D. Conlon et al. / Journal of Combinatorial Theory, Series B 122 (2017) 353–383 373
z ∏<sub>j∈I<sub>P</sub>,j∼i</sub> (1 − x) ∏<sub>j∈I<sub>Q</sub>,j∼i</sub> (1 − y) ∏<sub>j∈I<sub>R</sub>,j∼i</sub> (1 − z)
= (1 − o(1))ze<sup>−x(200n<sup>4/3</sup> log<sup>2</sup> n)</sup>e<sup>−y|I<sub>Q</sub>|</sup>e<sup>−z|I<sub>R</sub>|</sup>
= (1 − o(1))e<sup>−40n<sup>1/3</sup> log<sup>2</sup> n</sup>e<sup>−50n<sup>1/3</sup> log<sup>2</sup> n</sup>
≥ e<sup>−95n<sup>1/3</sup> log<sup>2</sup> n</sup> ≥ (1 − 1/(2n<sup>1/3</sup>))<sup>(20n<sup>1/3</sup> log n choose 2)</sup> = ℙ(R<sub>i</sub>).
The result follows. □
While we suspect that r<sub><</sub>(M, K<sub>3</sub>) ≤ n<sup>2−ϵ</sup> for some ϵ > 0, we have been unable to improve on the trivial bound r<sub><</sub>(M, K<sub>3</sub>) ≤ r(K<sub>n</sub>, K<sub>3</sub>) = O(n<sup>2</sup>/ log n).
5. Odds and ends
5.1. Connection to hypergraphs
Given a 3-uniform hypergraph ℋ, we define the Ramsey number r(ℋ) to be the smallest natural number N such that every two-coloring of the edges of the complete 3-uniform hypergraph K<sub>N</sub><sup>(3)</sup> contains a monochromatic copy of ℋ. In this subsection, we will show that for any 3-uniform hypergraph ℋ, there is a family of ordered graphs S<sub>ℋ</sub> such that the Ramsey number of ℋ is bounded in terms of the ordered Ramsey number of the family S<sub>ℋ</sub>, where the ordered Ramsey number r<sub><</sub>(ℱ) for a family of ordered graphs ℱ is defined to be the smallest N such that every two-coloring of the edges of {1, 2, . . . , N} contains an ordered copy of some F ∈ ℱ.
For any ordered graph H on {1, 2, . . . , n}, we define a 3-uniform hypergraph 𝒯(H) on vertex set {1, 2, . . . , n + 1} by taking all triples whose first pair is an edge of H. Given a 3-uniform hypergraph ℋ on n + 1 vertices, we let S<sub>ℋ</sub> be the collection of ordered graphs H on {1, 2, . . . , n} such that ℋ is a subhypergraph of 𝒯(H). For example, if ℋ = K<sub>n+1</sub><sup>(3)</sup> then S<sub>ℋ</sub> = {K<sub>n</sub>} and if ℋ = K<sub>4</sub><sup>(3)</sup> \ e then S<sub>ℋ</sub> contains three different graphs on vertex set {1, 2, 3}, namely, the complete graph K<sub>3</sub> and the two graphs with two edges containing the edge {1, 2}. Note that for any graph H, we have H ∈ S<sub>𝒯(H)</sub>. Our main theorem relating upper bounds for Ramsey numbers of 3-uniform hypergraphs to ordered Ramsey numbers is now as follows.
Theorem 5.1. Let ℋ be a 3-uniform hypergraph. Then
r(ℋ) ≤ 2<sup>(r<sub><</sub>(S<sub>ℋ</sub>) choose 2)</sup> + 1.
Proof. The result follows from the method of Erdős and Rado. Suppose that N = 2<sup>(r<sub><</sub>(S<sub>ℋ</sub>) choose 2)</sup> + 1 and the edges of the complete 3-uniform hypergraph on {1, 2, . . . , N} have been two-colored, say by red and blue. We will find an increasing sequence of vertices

__YOUR GOAL__: Out of the entries above, write out only the lines between the line holding "5.1. Connection to hypergraphs" and the line holding "Given a 3-uniform hypergraph ℋ, we", inclusive, each exactly as given.

__OUTPUT OF THE TASK__:
5.1. Connection to hypergraphs
Given a 3-uniform hypergraph ℋ, we define the Ramsey number r(ℋ) to be the smallest natural number N such that every two-coloring of the edges of the complete 3-uniform hypergraph K<sub>N</sub><sup>(3)</sup> contains a monochromatic copy of ℋ. In this subsection, we will show that for any 3-uniform hypergraph ℋ, there is a family of ordered graphs S<sub>ℋ</sub> such that the Ramsey number of ℋ is bounded in terms of the ordered Ramsey number of the family S<sub>ℋ</sub>, where the ordered Ramsey number r<sub><</sub>(ℱ) for a family of ordered graphs ℱ is defined to be the smallest N such that every two-coloring of the edges of {1, 2, . . . , N} contains an ordered copy of some F ∈ ℱ.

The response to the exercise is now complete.